Surely, next came the anger. With the realization that the disintegration of the Challenger could have been prevented, I imagine the families of the crew members were thrown into not only the sadness of grief, but now the impossible task of trying to forgive those who had not aborted the flight.

In my mind, on a personal level, I was trying to forgive the doctor who was treating my Dad for a urinary infection and was letting him eat fatty foods, rather than acknowledging that all his symptoms were heart related. (The morning I called to see if he could be transported to a larger hospital, my brother came on the line to answer my call only to tell me he had just had a massive heart attack and was dead.)

Did our family learn something, did we get closer to God through our sadness, did someone else get closer to God through my Dad's death? Was something accomplished through his death that we could not see.

Was there some other good accomplished in the Challenger disaster? Was there some greater good that came from it being allowed to happen?
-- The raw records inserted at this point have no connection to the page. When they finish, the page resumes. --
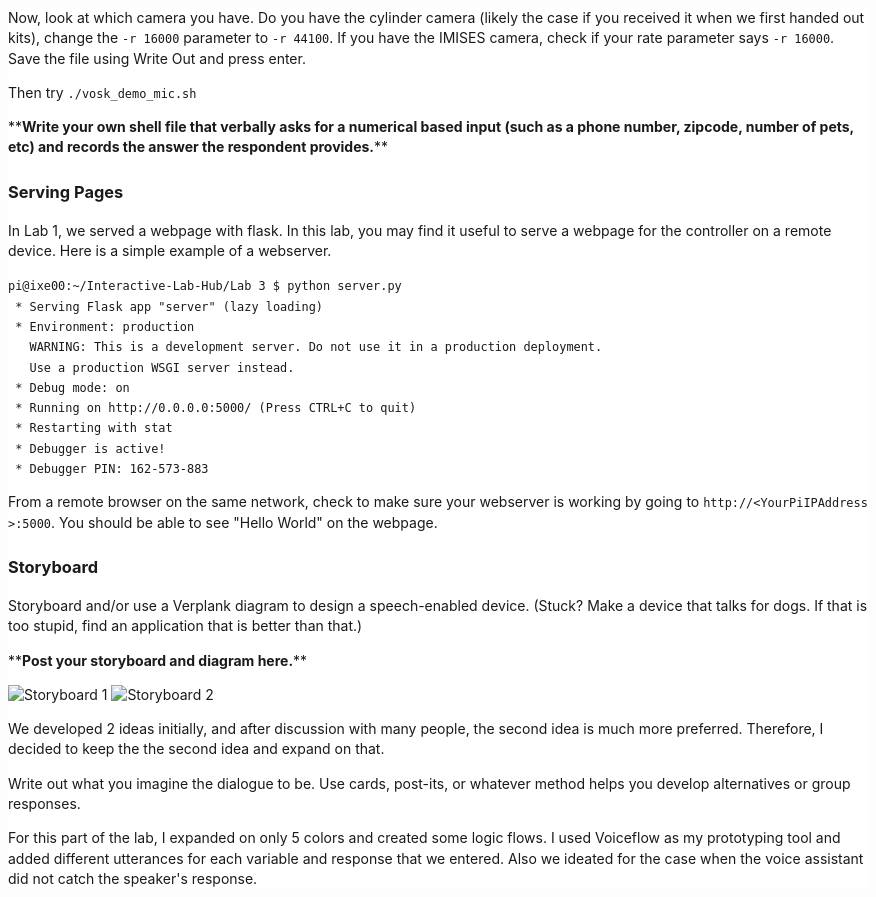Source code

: Now, look at which camera you have. Do you have the cylinder camera (likely the case if you received it when we first handed out kits), change the `-r 16000` parameter to `-r 44100`. If you have the IMISES camera, check if your rate parameter says `-r 16000`. Save the file using Write Out and press enter.

Then try `./vosk_demo_mic.sh`

\*\***Write your own shell file that verbally asks for a numerical based input (such as a phone number, zipcode, number of pets, etc) and records the answer the respondent provides.**\*\*

### Serving Pages

In Lab 1, we served a webpage with flask. In this lab, you may find it useful to serve a webpage for the controller on a remote device. Here is a simple example of a webserver.

```
pi@ixe00:~/Interactive-Lab-Hub/Lab 3 $ python server.py
 * Serving Flask app "server" (lazy loading)
 * Environment: production
   WARNING: This is a development server. Do not use it in a production deployment.
   Use a production WSGI server instead.
 * Debug mode: on
 * Running on http://0.0.0.0:5000/ (Press CTRL+C to quit)
 * Restarting with stat
 * Debugger is active!
 * Debugger PIN: 162-573-883
```
From a remote browser on the same network, check to make sure your webserver is working by going to `http://<YourPiIPAddress>:5000`. You should be able to see "Hello World" on the webpage.

### Storyboard

Storyboard and/or use a Verplank diagram to design a speech-enabled device. (Stuck? Make a device that talks for dogs. If that is too stupid, find an application that is better than that.) 

\*\***Post your storyboard and diagram here.**\*\*

<picture>
  <img alt="Storyboard 1" src="https://github.com/Sylv1011/Interactive-Lab-Hub/blob/Fall2022/Lab%203/Storyboard1.jpg">
</picture>

<picture>
  <img alt="Storyboard 2" src="https://github.com/Sylv1011/Interactive-Lab-Hub/blob/Fall2022/Lab%203/Storyboard2.jpg">
</picture>

We developed 2 ideas initially, and after discussion with many people, the second idea is much more preferred. Therefore, I decided to keep the the second idea and expand on that. 

Write out what you imagine the dialogue to be. Use cards, post-its, or whatever method helps you develop alternatives or group responses. 

For this part of the lab, I expanded on only 5 colors and created some logic flows. I used Voiceflow as my prototyping tool and added different utterances for each variable and response that we entered. Also we ideated for the case when the voice assistant did not catch the speaker's response. 
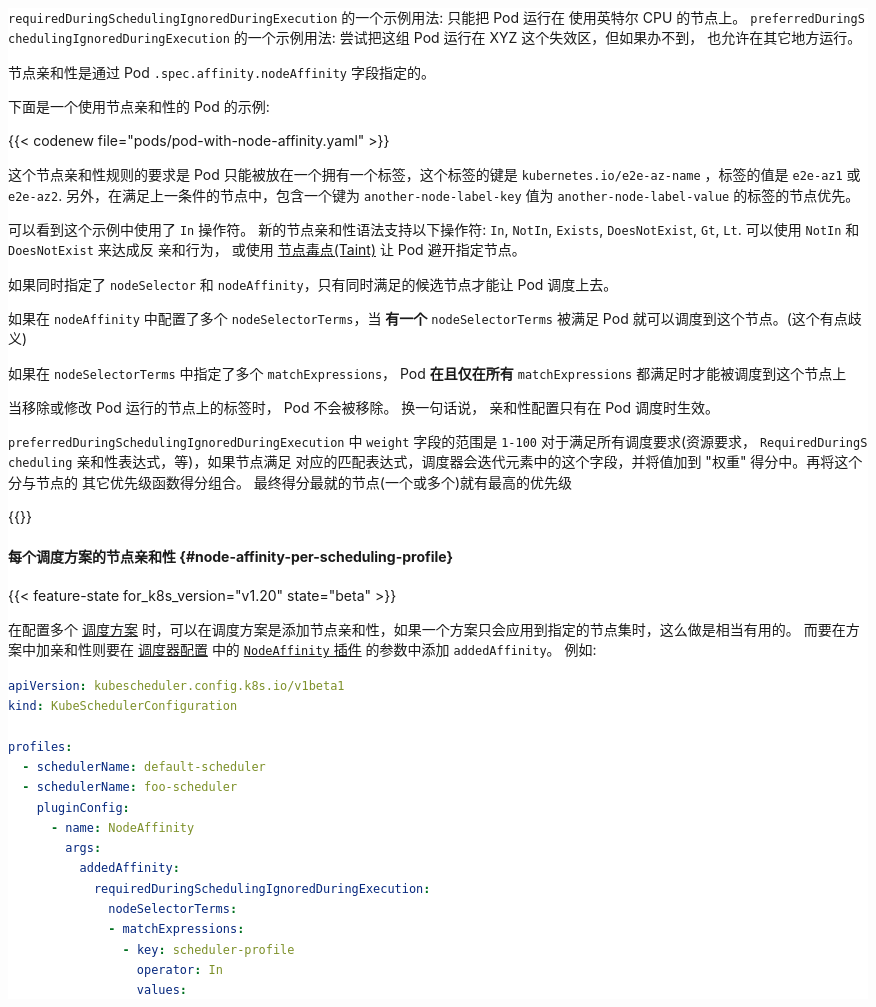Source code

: `requiredDuringSchedulingIgnoredDuringExecution` 的一个示例用法: 只能把 Pod 运行在
使用英特尔 CPU 的节点上。
`preferredDuringSchedulingIgnoredDuringExecution` 的一个示例用法: 尝试把这组 Pod 运行在
XYZ 这个失效区，但如果办不到， 也允许在其它地方运行。

节点亲和性是通过 Pod `.spec.affinity.nodeAffinity` 字段指定的。

下面是一个使用节点亲和性的 Pod 的示例:

{{< codenew file="pods/pod-with-node-affinity.yaml" >}}

这个节点亲和性规则的要求是 Pod 只能被放在一个拥有一个标签，这个标签的键是 `kubernetes.io/e2e-az-name`
，标签的值是 `e2e-az1` 或 `e2e-az2`. 另外，在满足上一条件的节点中，包含一个键为 `another-node-label-key`
值为 `another-node-label-value` 的标签的节点优先。

可以看到这个示例中使用了 `In` 操作符。 新的节点亲和性语法支持以下操作符: `In`, `NotIn`,
`Exists`, `DoesNotExist`, `Gt`, `Lt`. 可以使用 `NotIn` 和 `DoesNotExist` 来达成反
亲和行为， 或使用
[节点毒点(Taint)](/k8sDocs/docs/concepts/scheduling-eviction/taint-and-toleration/) 让 Pod
避开指定节点。

如果同时指定了 `nodeSelector` 和 `nodeAffinity`，只有同时满足的候选节点才能让 Pod 调度上去。

如果在 `nodeAffinity` 中配置了多个 `nodeSelectorTerms`，当 **有一个** `nodeSelectorTerms`
被满足 Pod 就可以调度到这个节点。(这个有点歧义)

如果在 `nodeSelectorTerms` 中指定了多个 `matchExpressions`， Pod **在且仅在所有**
 `matchExpressions` 都满足时才能被调度到这个节点上

当移除或修改 Pod 运行的节点上的标签时， Pod 不会被移除。 换一句话说， 亲和性配置只有在 Pod
调度时生效。

`preferredDuringSchedulingIgnoredDuringExecution` 中 `weight` 字段的范围是 `1-100`
对于满足所有调度要求(资源要求， `RequiredDuringScheduling` 亲和性表达式，等)，如果节点满足
对应的匹配表达式，调度器会迭代元素中的这个字段，并将值加到 "权重" 得分中。再将这个分与节点的
其它优先级函数得分组合。 最终得分最就的节点(一个或多个)就有最高的优先级

{{<todo-optimize>}}



#### 每个调度方案的节点亲和性 {#node-affinity-per-scheduling-profile}

{{< feature-state for_k8s_version="v1.20" state="beta" >}}

在配置多个
[调度方案](https://kubernetes.io/docs/reference/scheduling/config/#multiple-profiles)
时，可以在调度方案是添加节点亲和性，如果一个方案只会应用到指定的节点集时，这么做是相当有用的。
而要在方案中加亲和性则要在
[调度器配置](https://kubernetes.io/docs/reference/scheduling/config/)
中的
[`NodeAffinity` 插件](https://kubernetes.io/docs/reference/scheduling/config/#scheduling-plugins)
的参数中添加 `addedAffinity`。 例如:

```yaml
apiVersion: kubescheduler.config.k8s.io/v1beta1
kind: KubeSchedulerConfiguration

profiles:
  - schedulerName: default-scheduler
  - schedulerName: foo-scheduler
    pluginConfig:
      - name: NodeAffinity
        args:
          addedAffinity:
            requiredDuringSchedulingIgnoredDuringExecution:
              nodeSelectorTerms:
              - matchExpressions:
                - key: scheduler-profile
                  operator: In
                  values:
```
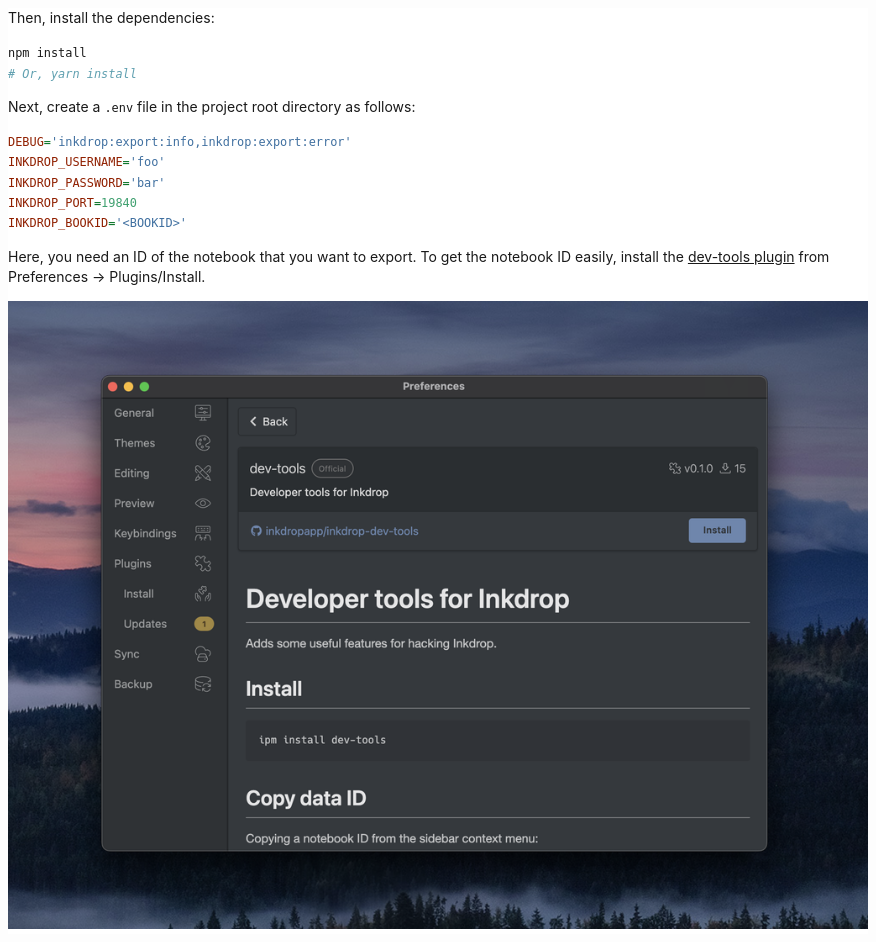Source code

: Then, install the dependencies:

```sh
npm install
# Or, yarn install
```

Next, create a `.env` file in the project root directory as follows:

```ini
DEBUG='inkdrop:export:info,inkdrop:export:error'
INKDROP_USERNAME='foo'
INKDROP_PASSWORD='bar'
INKDROP_PORT=19840
INKDROP_BOOKID='<BOOKID>'
```

Here, you need an ID of the notebook that you want to export.
To get the notebook ID easily, install the [dev-tools plugin](https://my.inkdrop.app/plugins/dev-tools) from Preferences → Plugins/Install.

![Install dev-tools](integrating-with-an-astro-site_dev-tools.png)
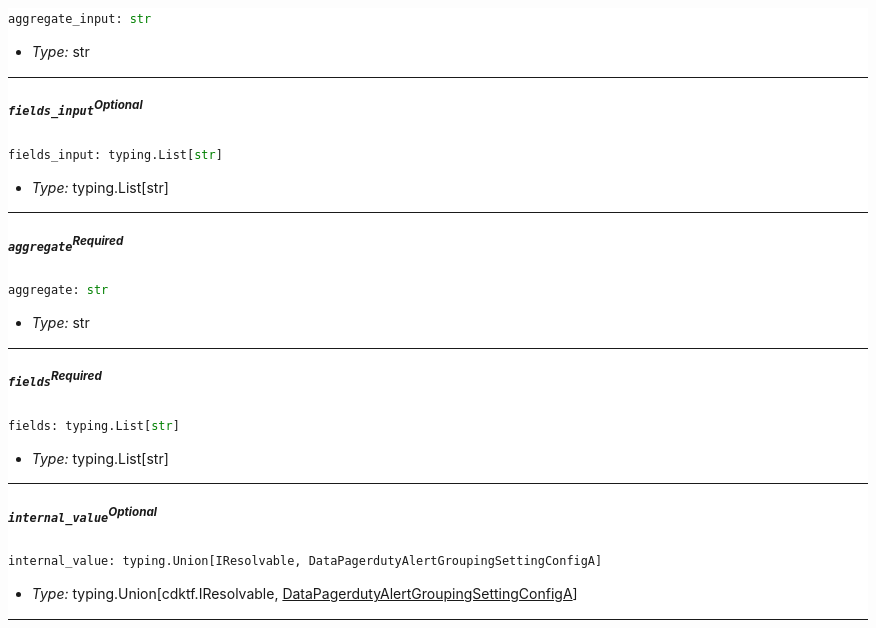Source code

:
 ```python
aggregate_input: str
```

- *Type:* str

---

##### `fields_input`<sup>Optional</sup> <a name="fields_input" id="@cdktf/provider-pagerduty.dataPagerdutyAlertGroupingSetting.DataPagerdutyAlertGroupingSettingConfigAOutputReference.property.fieldsInput"></a>

```python
fields_input: typing.List[str]
```

- *Type:* typing.List[str]

---

##### `aggregate`<sup>Required</sup> <a name="aggregate" id="@cdktf/provider-pagerduty.dataPagerdutyAlertGroupingSetting.DataPagerdutyAlertGroupingSettingConfigAOutputReference.property.aggregate"></a>

```python
aggregate: str
```

- *Type:* str

---

##### `fields`<sup>Required</sup> <a name="fields" id="@cdktf/provider-pagerduty.dataPagerdutyAlertGroupingSetting.DataPagerdutyAlertGroupingSettingConfigAOutputReference.property.fields"></a>

```python
fields: typing.List[str]
```

- *Type:* typing.List[str]

---

##### `internal_value`<sup>Optional</sup> <a name="internal_value" id="@cdktf/provider-pagerduty.dataPagerdutyAlertGroupingSetting.DataPagerdutyAlertGroupingSettingConfigAOutputReference.property.internalValue"></a>

```python
internal_value: typing.Union[IResolvable, DataPagerdutyAlertGroupingSettingConfigA]
```

- *Type:* typing.Union[cdktf.IResolvable, <a href="#@cdktf/provider-pagerduty.dataPagerdutyAlertGroupingSetting.DataPagerdutyAlertGroupingSettingConfigA">DataPagerdutyAlertGroupingSettingConfigA</a>]

---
Did the whole world learn something? Something shared?

Somehow, we learned to cope.

A friend taught me how to "cope." I have used this phrase as a joke, at times, in the midst of a nuisance. "Oh, I can cope, a friend taught me how." Then I smugly and jokingly explain about the coping saw and how it cuts one board to fit perfectly against the other trim board. You have to position the trim board against the one to cut, trace the pattern of the board onto the new board and, with a very small flexible saw, you very carefully cut the new board. The two boards then jut up against each other very smoothly. A perfect fit.

I think, "Blessed be God," is our Spiritual coping saw. It allows God to help us perfectly butt up against a nuisance, struggle, or shared grief, to meet it exactly, leaving no space for anger, resentment or hatred to build up. We allow God to close the gap, so to speak, and trim our lives out very neatly at the moment. We will not have a lot of frayed edges or splinters hanging out for others to see or feel either. Perfectly coped.

That's a beautiful turn - perhaps God's thaumatrope. Perhaps He sees through a tragedy and, as it is happening, He sees the good that can come from it. If we believe God is our Heavenly Father, if we believe that He will, as a Father, give us good things, if we say that He allows tragedy to happen, then it follows that there must be a greater good to come from anything that seems very tragically hard.




"Blessed be God, Blessed be His Holy Name, Blessed be Jesus Christ, true God and true man. Blessed be the name of Jesus. Blessed by His Most Sacred Heart. Blessed be Jesus in the Most Holy Sacrament of the Altar. Blessed by the Holy Spirit, the Paraclete. Blessed be the great Mother of God, Mary most holy. Blessed be her holy and Immaculate Conception. Blessed be her glorious Assumption. Blessed be the name of Mary, Virgin and Mother. Blessed be Saint Joseph, her most chaste spouse. Blessed be God in His angels and in His Saints. May the heart of Jesus, in the Most Blessed Sacrament, be praised, adored, and loved with grateful affection, at every moment, in all the tabernacles of the world, even to the end of time. Amen."